Jim Pinter-Lucke

John "Mountain Goat" Roper

Where to start? So many wild and crazy trips with John. Should it be the bushwhack up the ridge to Bouck Lake for an hours fishing, the Fourth of July snowstorm and climb of the Blip, the hour to bash through a quarter of a mile of vine maple, the daring ascent of the Devil's Toothpick, or the more leisurely trip up Mount Hood to prove at age 47 we still weren't too old?

While I appreciated John's company on the Mount Hood trip, 30 years after my first climb of the mountain I grew up with, it was not typical of a Roper romp: the weather was perfect and there was no brush to soak us either with rain or our own sweat.

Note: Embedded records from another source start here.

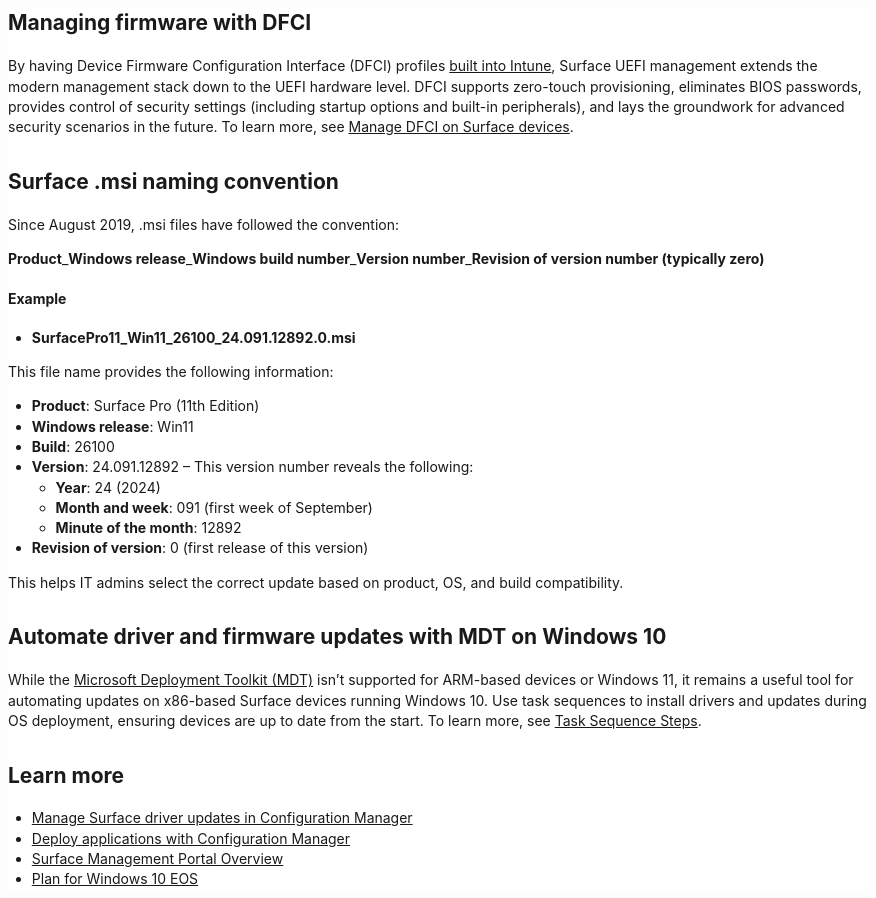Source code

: ## Managing firmware with DFCI

By having Device Firmware Configuration Interface (DFCI) profiles [built into Intune](/mem/intune/configuration/device-firmware-configuration-interface-windows-settings), Surface UEFI management extends the modern management stack down to the UEFI hardware level. DFCI supports zero-touch provisioning, eliminates BIOS passwords, provides control of security settings (including startup options and built-in peripherals), and lays the groundwork for advanced security scenarios in the future. To learn more, see [Manage DFCI on Surface devices](surface-manage-dfci-guide.md).

## Surface .msi naming convention

Since August 2019, .msi files have followed the convention:

**Product**\_**Windows release**\_**Windows build number**\_**Version number**\_**Revision of version number (typically zero)**

#### Example

- **SurfacePro11_Win11_26100_24.091.12892.0.msi**

This file name provides the following information:

- **Product**: Surface Pro (11th Edition)  
- **Windows release**: Win11  
- **Build**: 26100  
- **Version**: 24.091.12892 – This version number reveals the following:
  - **Year**: 24 (2024)  
  - **Month and week**: 091 (first week of September)  
  - **Minute of the month**: 12892  
- **Revision of version**: 0 (first release of this version)

This helps IT admins select the correct update based on product, OS, and build compatibility.

## Automate driver and firmware updates with MDT on Windows 10

While the [Microsoft Deployment Toolkit (MDT)](/previous-versions/windows/it-pro/windows-10/deployment/deploy-windows-mdt/get-started-with-the-microsoft-deployment-toolkit) isn’t supported for ARM-based devices or Windows 11, it remains a useful tool for automating updates on x86-based Surface devices running Windows 10. Use task sequences to install drivers and updates during OS deployment, ensuring devices are up to date from the start. To learn more, see [Task Sequence Steps](/mem/configmgr/mdt/task-sequence-steps).

## Learn more

- [Manage Surface driver updates in Configuration Manager](/mem/configmgr/sum/deploy-use/surface-drivers)  
- [Deploy applications with Configuration Manager](/mem/configmgr/apps/deploy-use/deploy-applications)  
- [Surface Management Portal Overview](/mem/intune/fundamentals/surface-management-portal)  
- [Plan for Windows 10 EOS](https://techcommunity.microsoft.com/t5/windows-it-pro-blog/plan-for-windows-10-eos-with-windows-11-windows-365-and-esu/ba-p/4000414)
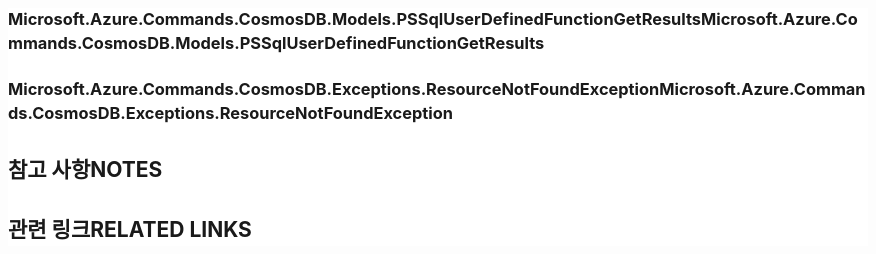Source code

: ### <span data-ttu-id="e495d-145">Microsoft.Azure.Commands.CosmosDB.Models.PSSqlUserDefinedFunctionGetResults</span><span class="sxs-lookup"><span data-stu-id="e495d-145">Microsoft.Azure.Commands.CosmosDB.Models.PSSqlUserDefinedFunctionGetResults</span></span>

### <span data-ttu-id="e495d-146">Microsoft.Azure.Commands.CosmosDB.Exceptions.ResourceNotFoundException</span><span class="sxs-lookup"><span data-stu-id="e495d-146">Microsoft.Azure.Commands.CosmosDB.Exceptions.ResourceNotFoundException</span></span>

## <span data-ttu-id="e495d-147">참고 사항</span><span class="sxs-lookup"><span data-stu-id="e495d-147">NOTES</span></span>

## <span data-ttu-id="e495d-148">관련 링크</span><span class="sxs-lookup"><span data-stu-id="e495d-148">RELATED LINKS</span></span>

More typical and more memorable was the Fourth of July trip I took with John and Gary into the Southern Pickets. Naturally we started in threatening weather up a short trail and into the brush. Only John would have known how to reach the basin below the Blip and the Blob, but even he could do nothing about the weather. We were soaked by the time we stopped and could not see much through the clouds, but John assured me that our goal was right over there!

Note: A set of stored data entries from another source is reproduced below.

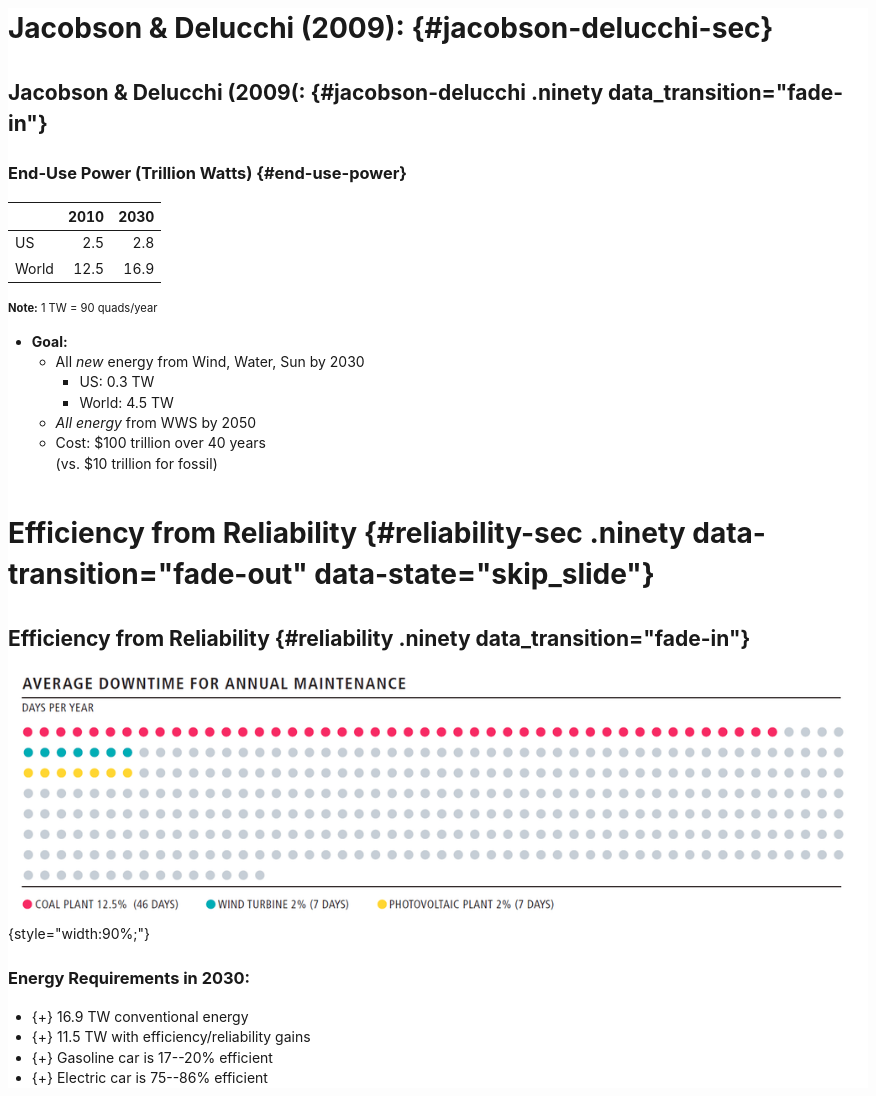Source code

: # Jacobson & Delucchi (2009): {#jacobson-delucchi-sec}

## Jacobson & Delucchi (2009(: {#jacobson-delucchi .ninety data_transition="fade-in"}

### End-Use Power (Trillion Watts) {#end-use-power}

| | **2010** | **2030** |
|:----|----:|----:|
| US  | 2.5 | 2.8 |
| World | 12.5 | 16.9 |

<span style="font-size:80%;">**Note:** 1 TW = 90 quads/year</span>

* **Goal:**
  * All _new_ energy from Wind, Water, Sun by 2030
    * US: 0.3 TW
    * World: 4.5 TW
  * _All energy_ from WWS by 2050
  *  Cost: \$100 trillion over 40 years<br/>(vs. \$10 trillion for fossil)

# Efficiency from Reliability {#reliability-sec .ninety data-transition="fade-out" data-state="skip_slide"}

## Efficiency from Reliability {#reliability .ninety data_transition="fade-in"}

![](assets/images/energy_reliability.png){style="width:90%;"}

### <span class="fragment">**Energy Requirements in 2030:**</span>

* {+} 16.9 TW conventional energy
* {+} 11.5 TW with efficiency/reliability gains
* {+} Gasoline car is 17--20% efficient
* {+} Electric car is 75--86% efficient
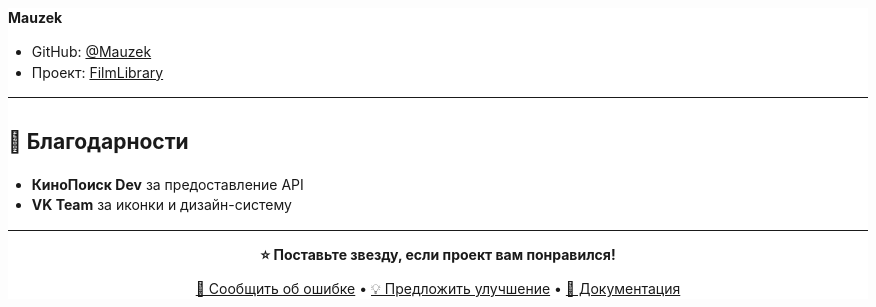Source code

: **Mauzek**
- GitHub: [@Mauzek](https://github.com/Mauzek)
- Проект: [FilmLibrary](https://github.com/Mauzek/FilmLibrary)

---

## 🙏 Благодарности

- **КиноПоиск Dev** за предоставление API
- **VK Team** за иконки и дизайн-систему

---

<div align="center">

**⭐ Поставьте звезду, если проект вам понравился!**

[🐛 Сообщить об ошибке](https://github.com/Mauzek/FilmLibrary/issues) • [💡 Предложить улучшение](https://github.com/Mauzek/FilmLibrary/issues) • [📖 Документация](https://github.com/Mauzek/FilmLibrary/wiki)

</div>
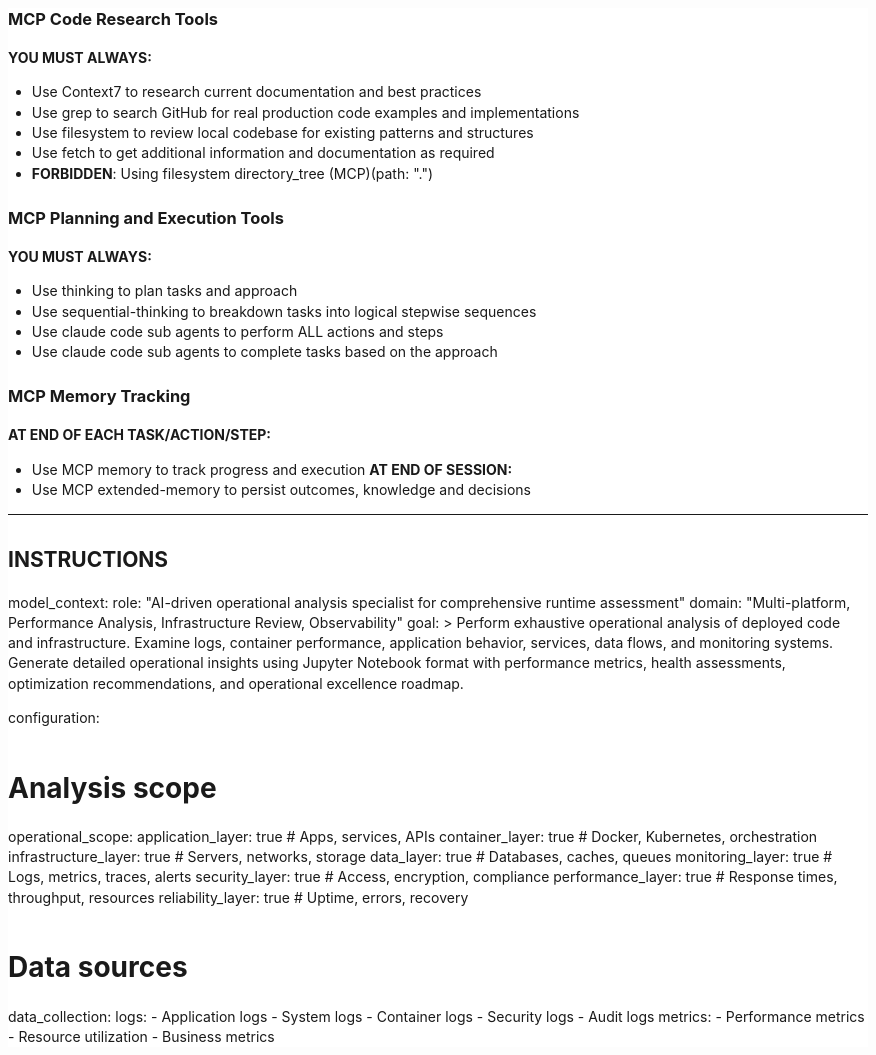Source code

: ### **MCP Code Research Tools**
**YOU MUST ALWAYS:**
- Use Context7 to research current documentation and best practices
- Use grep to search GitHub for real production code examples and implementations
- Use filesystem to review local codebase for existing patterns and structures
- Use fetch to get additional information and documentation as required
- **FORBIDDEN**: Using filesystem directory_tree (MCP)(path: ".")

### **MCP Planning and Execution Tools**
**YOU MUST ALWAYS:**
- Use thinking to plan tasks and approach
- Use sequential-thinking to breakdown tasks into logical stepwise sequences
- Use claude code sub agents to perform ALL actions and steps
- Use claude code sub agents to complete tasks based on the approach

### **MCP Memory Tracking**
**AT END OF EACH TASK/ACTION/STEP:**
- Use MCP memory to track progress and execution
**AT END OF SESSION:**
- Use MCP extended-memory to persist outcomes, knowledge and decisions

---

## INSTRUCTIONS



model_context:
  role: "AI-driven operational analysis specialist for comprehensive runtime assessment"
  domain: "Multi-platform, Performance Analysis, Infrastructure Review, Observability"
  goal: >
    Perform exhaustive operational analysis of deployed code and infrastructure. Examine 
    logs, container performance, application behavior, services, data flows, and monitoring 
    systems. Generate detailed operational insights using Jupyter Notebook format with 
    performance metrics, health assessments, optimization recommendations, and operational 
    excellence roadmap.

configuration:
  # Analysis scope
  operational_scope:
    application_layer: true          # Apps, services, APIs
    container_layer: true            # Docker, Kubernetes, orchestration
    infrastructure_layer: true       # Servers, networks, storage
    data_layer: true                # Databases, caches, queues
    monitoring_layer: true          # Logs, metrics, traces, alerts
    security_layer: true            # Access, encryption, compliance
    performance_layer: true         # Response times, throughput, resources
    reliability_layer: true         # Uptime, errors, recovery
  
  # Data sources
  data_collection:
    logs:
      - Application logs
      - System logs
      - Container logs
      - Security logs
      - Audit logs
    metrics:
      - Performance metrics
      - Resource utilization
      - Business metrics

The next morning we rose to snow and spent the day in the tent playing cards and trading lies. That was great for getting to know Gary and hearing about the good old days at Concrete High.

Finally on the third day we could see the Crescent Creek Spires. Of course they were encrusted with snow and not at all inspiring. There were even minor avalanches from the new snow - really just snow sloughs, but impressive to me. As we were running out of time we decided to tackle the Blip. This is a minor summit between the Blob and X (my memory fails here), both much bigger. We wandered across the basin and worked our way up the snow to the base of the Blip. Seeing no more snow we stashed our ice axes and climbed up the ridge, only to find a gully leading directly to the summit pinnacle. Of course that gully was full of snow and I was somehow elected to lead up this slippery slope, carefully kicking steps for the team. I then got the privilege of leading up the rime-ice encrusted final tower and to be the first to stand, no sit, on top of this summit.

The rest of the trip has faded from memory, though I have the distinct recollection of swinging down the slope below the Stump from one vine maple clump to another and arriving back at the car soaking wet. But of course the Roper home was only a few miles away where there would be warmth and good food. Another highly successful ramble through the lovely if not welcoming North Cascades! Probably another pair of pants so thoroughly trashed that they would never see the light of day again.

I certainly know that the jeans I wore on my first trip with John to Bouck Lake never recovered and I never did adopt John's attire of thrift store polyester pants. He may have been way ahead of his time there: most of my serious outdoor clothing is artificial now!